The Enterprise Bill will see the Valuation Tribunal’s powers modified to consider ratepayer appeals, while the Valuation Office Agency will be allowed to share information with local government in a bid to improve the system for both local government and ratepayers.

The government also plans to create a Small Business Conciliation Service to help resolve business-to-business disputes without the need for court action, with a particular focus on late payment issues.

The government also plans to extend the Primary Authority scheme to streamline regulation around the country.

Further measures announced in the speech include a ‘tax lock’ to rule out rises in VAT, income tax or National Insurance in the next five years, plus commitments to raise the income tax allowance threshold to £12,500 by 2020, and to guarantee that people working 30 hours a week on the National Minimum Wage (NMW) will pay no income tax. Chancellor George Osborne also confirmed that the NMW will rise to £8 by 2020, and will be linked to income tax thresholds.

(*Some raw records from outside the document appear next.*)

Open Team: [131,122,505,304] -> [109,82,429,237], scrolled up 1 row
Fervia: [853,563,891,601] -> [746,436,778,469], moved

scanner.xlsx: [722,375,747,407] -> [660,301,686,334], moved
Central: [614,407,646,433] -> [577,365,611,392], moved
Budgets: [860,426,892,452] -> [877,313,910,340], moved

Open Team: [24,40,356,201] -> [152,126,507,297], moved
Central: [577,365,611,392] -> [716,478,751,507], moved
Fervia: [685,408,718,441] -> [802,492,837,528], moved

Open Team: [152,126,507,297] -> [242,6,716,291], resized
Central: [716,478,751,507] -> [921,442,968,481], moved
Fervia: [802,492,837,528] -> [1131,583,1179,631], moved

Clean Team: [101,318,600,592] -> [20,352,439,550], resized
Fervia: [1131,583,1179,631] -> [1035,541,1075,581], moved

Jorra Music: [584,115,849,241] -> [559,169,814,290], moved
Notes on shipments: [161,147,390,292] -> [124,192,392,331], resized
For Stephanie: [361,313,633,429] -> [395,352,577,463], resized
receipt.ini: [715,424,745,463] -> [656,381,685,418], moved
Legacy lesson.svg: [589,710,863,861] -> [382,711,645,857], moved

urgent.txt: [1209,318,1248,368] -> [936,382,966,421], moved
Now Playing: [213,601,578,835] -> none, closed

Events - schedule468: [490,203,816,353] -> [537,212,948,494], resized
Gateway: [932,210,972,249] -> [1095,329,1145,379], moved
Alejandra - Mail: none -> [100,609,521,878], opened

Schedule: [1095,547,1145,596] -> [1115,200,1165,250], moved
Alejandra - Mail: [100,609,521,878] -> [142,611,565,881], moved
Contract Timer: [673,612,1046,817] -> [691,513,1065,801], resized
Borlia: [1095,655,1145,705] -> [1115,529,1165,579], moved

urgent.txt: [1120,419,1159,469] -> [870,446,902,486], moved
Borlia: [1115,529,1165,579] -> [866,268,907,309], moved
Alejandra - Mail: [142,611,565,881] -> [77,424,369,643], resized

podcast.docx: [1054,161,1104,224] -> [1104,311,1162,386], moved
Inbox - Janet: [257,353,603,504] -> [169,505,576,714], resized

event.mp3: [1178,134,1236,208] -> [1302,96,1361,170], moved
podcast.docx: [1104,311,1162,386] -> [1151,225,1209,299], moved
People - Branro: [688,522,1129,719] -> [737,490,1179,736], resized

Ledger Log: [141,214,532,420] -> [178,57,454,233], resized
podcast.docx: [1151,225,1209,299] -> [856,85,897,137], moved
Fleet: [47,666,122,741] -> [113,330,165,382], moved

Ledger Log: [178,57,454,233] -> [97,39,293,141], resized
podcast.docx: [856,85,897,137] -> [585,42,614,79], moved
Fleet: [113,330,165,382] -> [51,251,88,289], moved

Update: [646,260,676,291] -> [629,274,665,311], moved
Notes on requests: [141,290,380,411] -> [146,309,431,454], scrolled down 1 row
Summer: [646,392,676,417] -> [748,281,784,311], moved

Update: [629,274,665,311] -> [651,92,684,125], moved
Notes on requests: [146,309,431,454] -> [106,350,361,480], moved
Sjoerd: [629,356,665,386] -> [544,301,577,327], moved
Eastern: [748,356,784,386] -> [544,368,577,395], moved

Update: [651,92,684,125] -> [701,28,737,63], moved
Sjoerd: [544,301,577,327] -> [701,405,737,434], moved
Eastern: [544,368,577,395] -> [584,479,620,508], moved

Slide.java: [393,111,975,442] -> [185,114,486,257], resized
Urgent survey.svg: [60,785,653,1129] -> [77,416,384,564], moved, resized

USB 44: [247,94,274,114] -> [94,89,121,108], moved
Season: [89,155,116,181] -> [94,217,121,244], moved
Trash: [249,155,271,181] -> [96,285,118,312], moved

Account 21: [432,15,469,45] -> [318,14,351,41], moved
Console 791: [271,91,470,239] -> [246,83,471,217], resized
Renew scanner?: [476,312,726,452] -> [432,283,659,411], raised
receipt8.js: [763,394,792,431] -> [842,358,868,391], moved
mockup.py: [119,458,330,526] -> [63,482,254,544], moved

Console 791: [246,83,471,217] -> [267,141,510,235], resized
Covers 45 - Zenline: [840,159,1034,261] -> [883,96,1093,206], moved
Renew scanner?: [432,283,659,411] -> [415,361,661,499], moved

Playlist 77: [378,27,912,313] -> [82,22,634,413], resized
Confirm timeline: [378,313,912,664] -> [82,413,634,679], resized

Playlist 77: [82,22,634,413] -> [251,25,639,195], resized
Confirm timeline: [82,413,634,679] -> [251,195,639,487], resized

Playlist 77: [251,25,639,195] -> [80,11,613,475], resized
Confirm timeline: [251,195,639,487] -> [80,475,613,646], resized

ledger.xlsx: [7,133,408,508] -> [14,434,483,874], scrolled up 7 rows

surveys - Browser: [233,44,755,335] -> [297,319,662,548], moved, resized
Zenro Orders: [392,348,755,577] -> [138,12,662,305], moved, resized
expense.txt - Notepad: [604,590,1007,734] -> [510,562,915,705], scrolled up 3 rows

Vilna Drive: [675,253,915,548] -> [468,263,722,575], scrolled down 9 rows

Commenting on the speech, ACS chief executive James Lowman said: 

“We support more help for businesses to make sure they are paying a correct and fair level of business rates. However, the real answers lie in fundamental reform of the business rates system and we are focused on the current review being conducted by government.”

“The new legislative agenda has a clear vision to support small stores through the Enterprise Bill so that they can make essential investments in their infrastructure, staff and local communities. We will be working with the Department for Business on ensuring that deregulation supports convenience store owners.”

On VAT, Lowman said: “The Finance Bill will provide important stability for retailers who would be significantly affected by an increase in the rate of VAT.”

Lowman also welcomed the government’s commitment to ban the sale of so-called ’legal highs’, but called for clarity on the products that are going to be affected, and more information on the implementation of the ban.